▶ **Document extract**
EBIT and Adjusted EBITDA do not reflect our cash expenditures, or future requirements for capital expenditures or contractual commitments;

 

   

EBIT and Adjusted EBITDA do not reflect changes in, or cash requirements for, our working capital needs;

 

   

EBIT and Adjusted EBITDA do not reflect the significant interest expense, or the cash requirements necessary to service interest or principal payments on our debt;

 

   

EBIT and Adjusted EBITDA do not reflect our tax expense or the cash requirements to pay our taxes; and

 

   

although depreciation and amortization are non-cash charges, the assets being depreciated and amortized will often have to be replaced in the future, Adjusted EBITDA does not reflect any cash requirements for such replacements.

Because of these limitations, EBIT and Adjusted EBITDA should not be considered as measures of discretionary cash available to us to invest in the growth of our business. We compensate for these limitations by relying primarily on our U.S. GAAP results and using EBIT and Adjusted EBITDA only supplementally. We further believe that our presentation of these U.S. GAAP and non-GAAP financial measurements provide information that is useful to analysts and investors because they are important indicators of the strength of our operations and the performance of our core business.

▶ **Explore the material**
- a) What does the document extract on EBIT and Adjusted EBITDA say the company relies on primarily to compensate for these measures' limitations?
- b) Reproduce the records from their first line through the line containing "dist [-0.000362, 0.000862]", inclusive, with every line unchanged. Leave the pictures out of your output.

▶ **Data segment**
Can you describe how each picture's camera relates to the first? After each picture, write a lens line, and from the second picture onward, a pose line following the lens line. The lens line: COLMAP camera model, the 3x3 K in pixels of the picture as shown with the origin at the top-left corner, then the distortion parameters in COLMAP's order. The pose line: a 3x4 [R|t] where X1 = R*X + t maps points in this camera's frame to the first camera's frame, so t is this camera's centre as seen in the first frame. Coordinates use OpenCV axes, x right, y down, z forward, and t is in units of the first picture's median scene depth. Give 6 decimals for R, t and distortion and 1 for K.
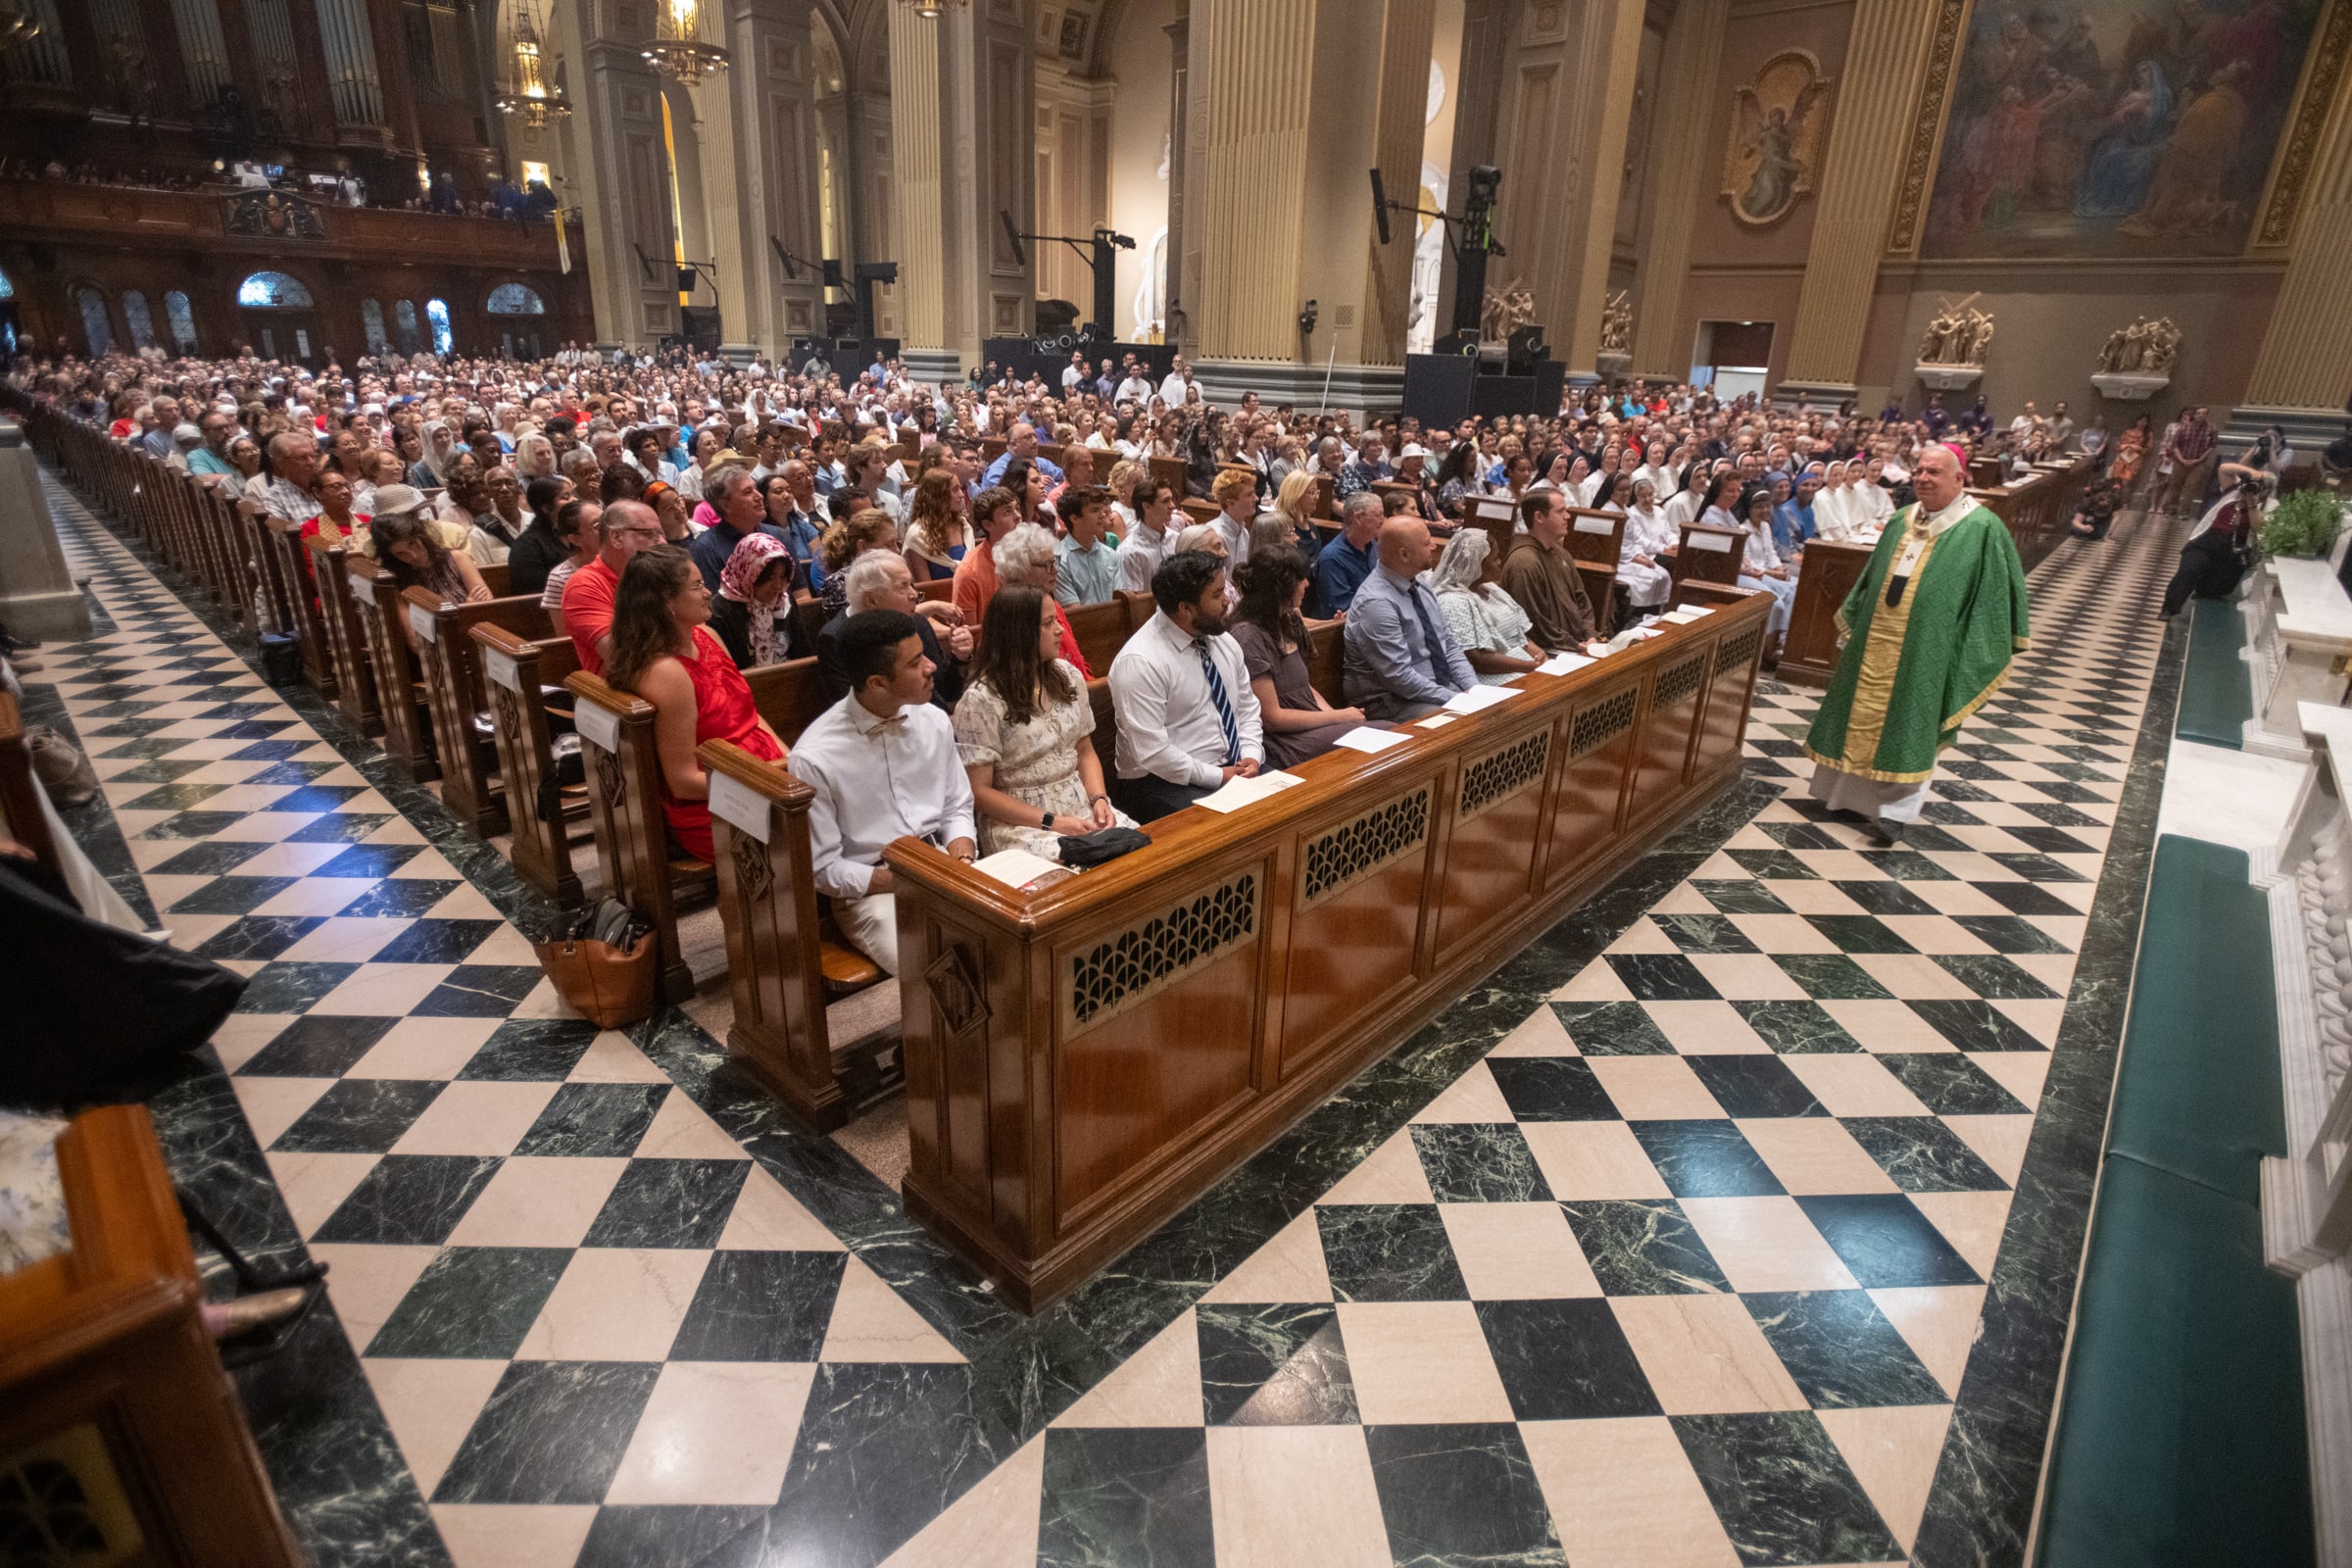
lens RADIAL K [[1087.0, 0, 1176.0], [0, 1087.0, 784.0], [0, 0, 1]] dist [-0.014272, 0.000365]
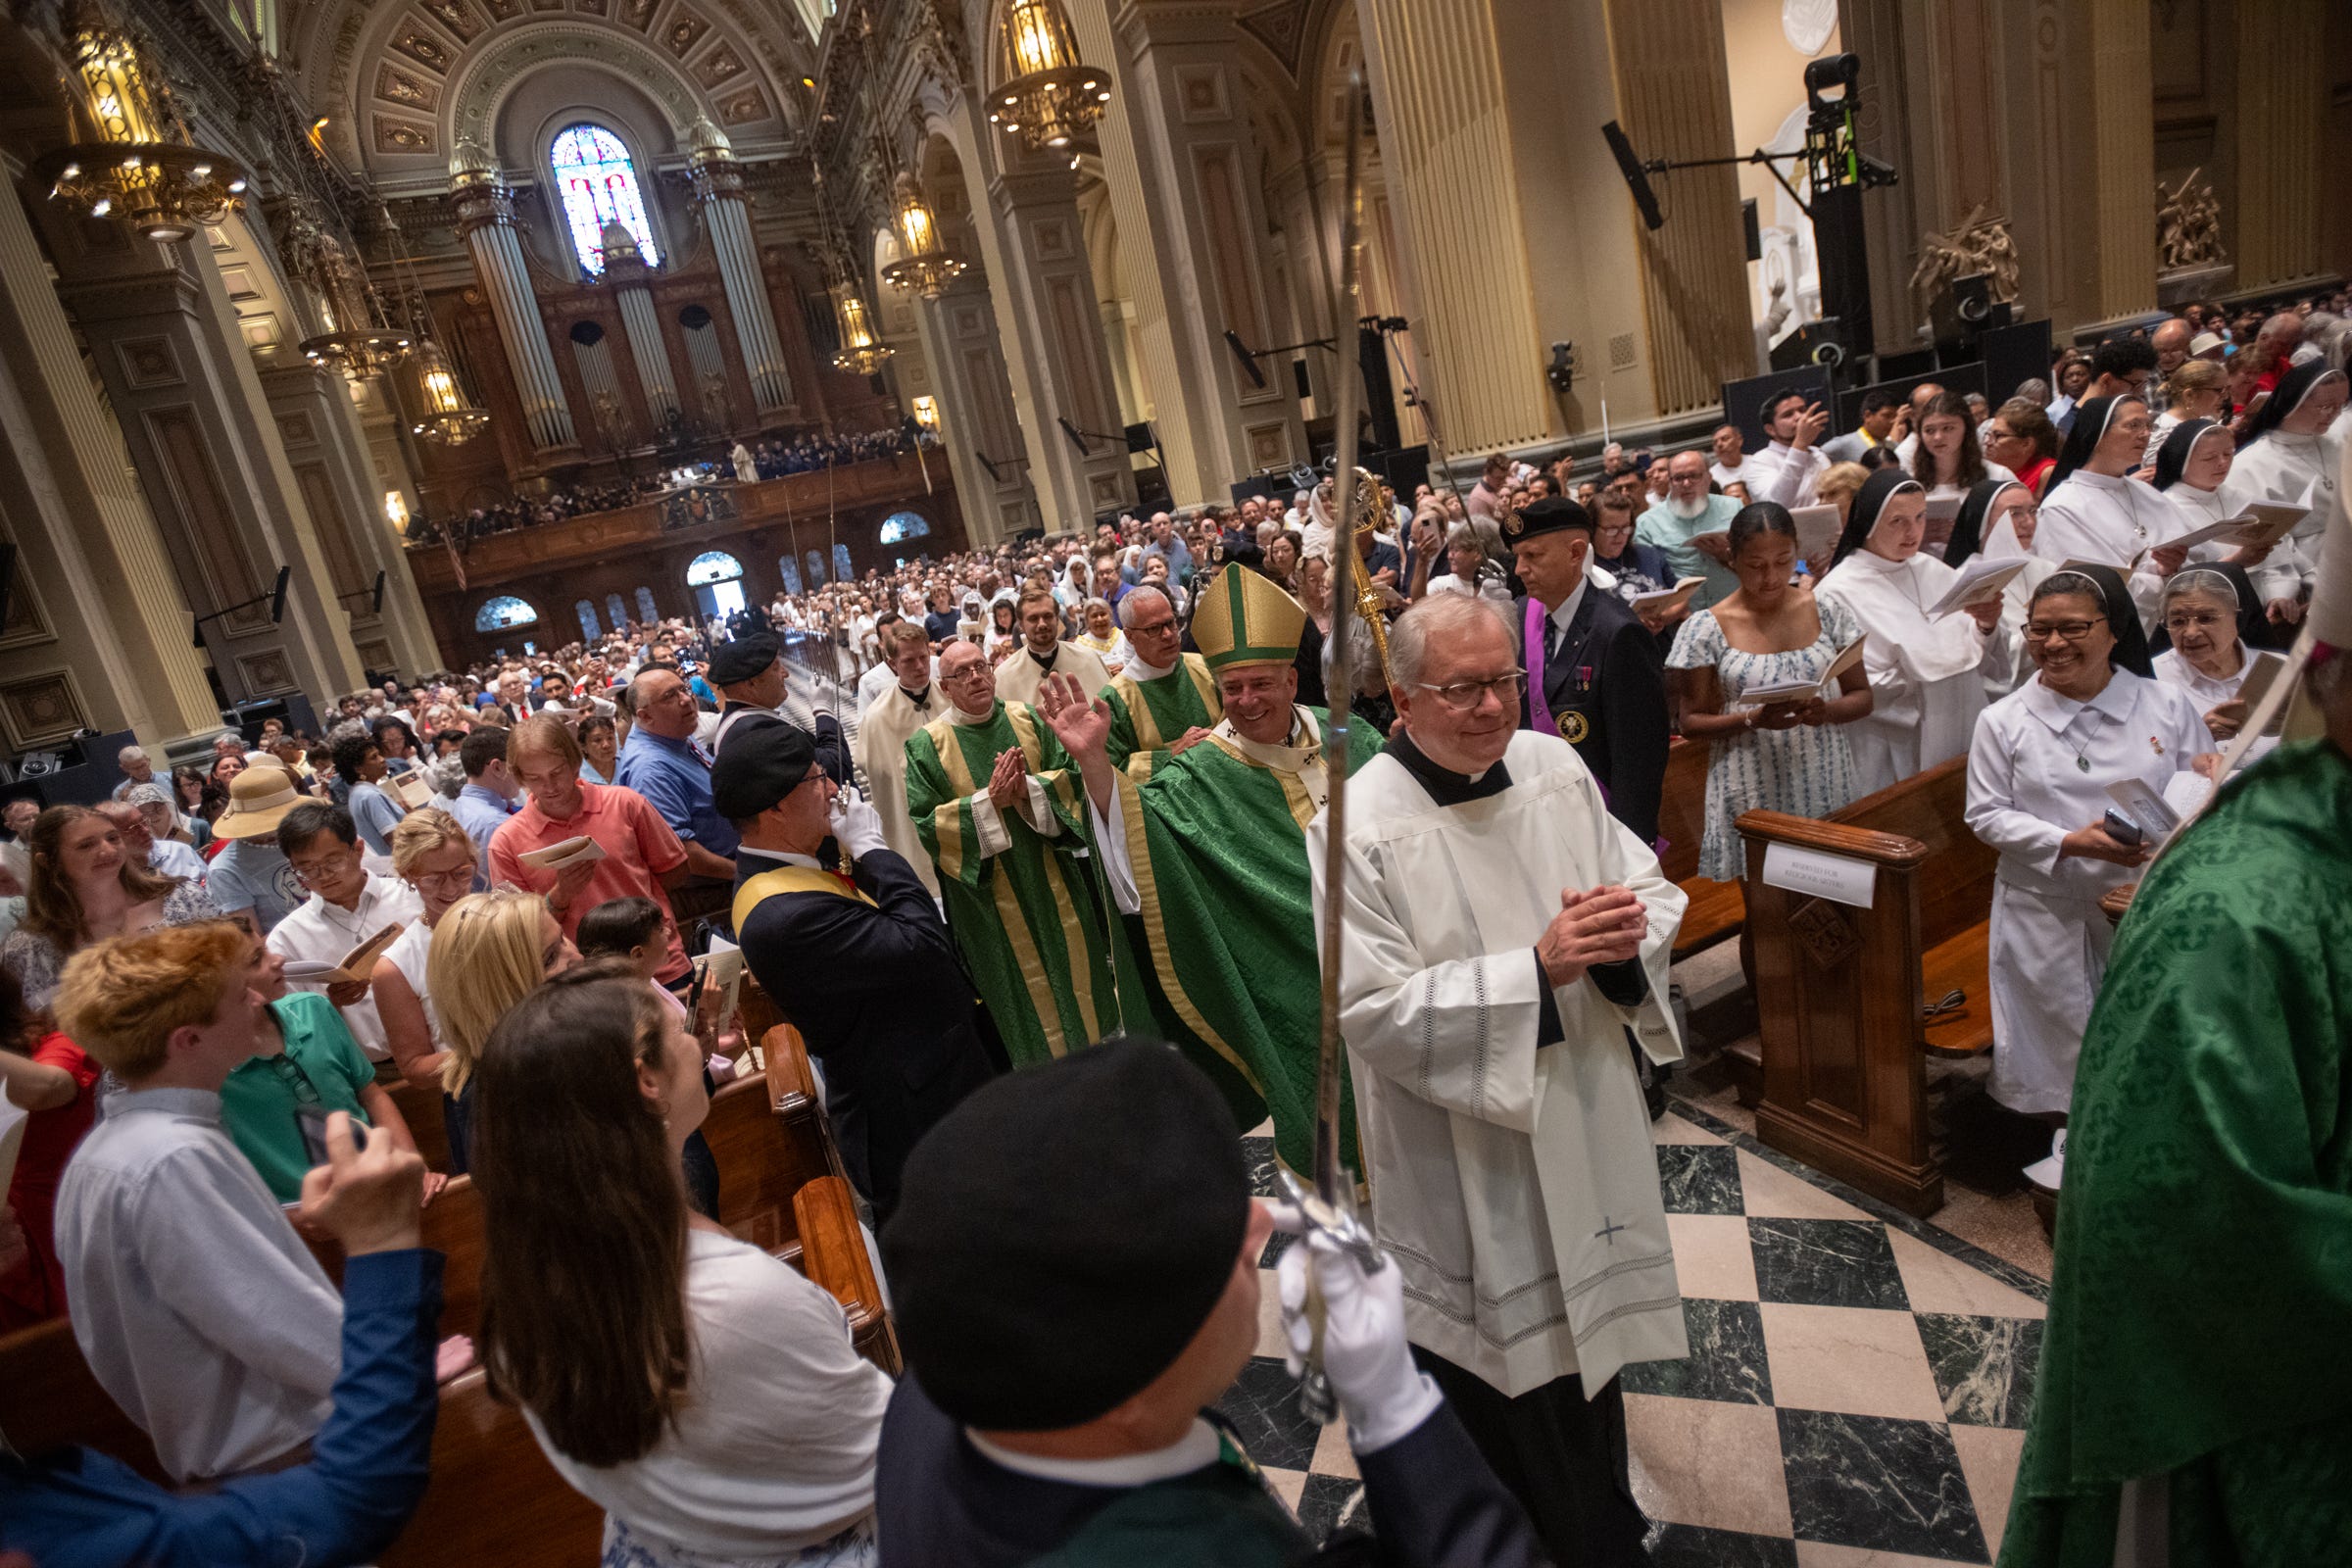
lens RADIAL K [[1175.5, 0, 1176.0], [0, 1175.5, 784.0], [0, 0, 1]] dist [-0.000362, 0.000862]
pose [[0.908806, -0.127641, -0.397215, 0.110948], [0.082649, 0.988263, -0.128473, -0.073840], [0.408951, 0.083928, 0.908689, 0.187221]]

▶ **Solved tasks**
- a) Its U.S. GAAP results.

- b)
Can you describe how each picture's camera relates to the first? After each picture, write a lens line, and from the second picture onward, a pose line following the lens line. The lens line: COLMAP camera model, the 3x3 K in pixels of the picture as shown with the origin at the top-left corner, then the distortion parameters in COLMAP's order. The pose line: a 3x4 [R|t] where X1 = R*X + t maps points in this camera's frame to the first camera's frame, so t is this camera's centre as seen in the first frame. Coordinates use OpenCV axes, x right, y down, z forward, and t is in units of the first picture's median scene depth. Give 6 decimals for R, t and distortion and 1 for K.
lens RADIAL K [[1087.0, 0, 1176.0], [0, 1087.0, 784.0], [0, 0, 1]] dist [-0.014272, 0.000365]
lens RADIAL K [[1175.5, 0, 1176.0], [0, 1175.5, 784.0], [0, 0, 1]] dist [-0.000362, 0.000862]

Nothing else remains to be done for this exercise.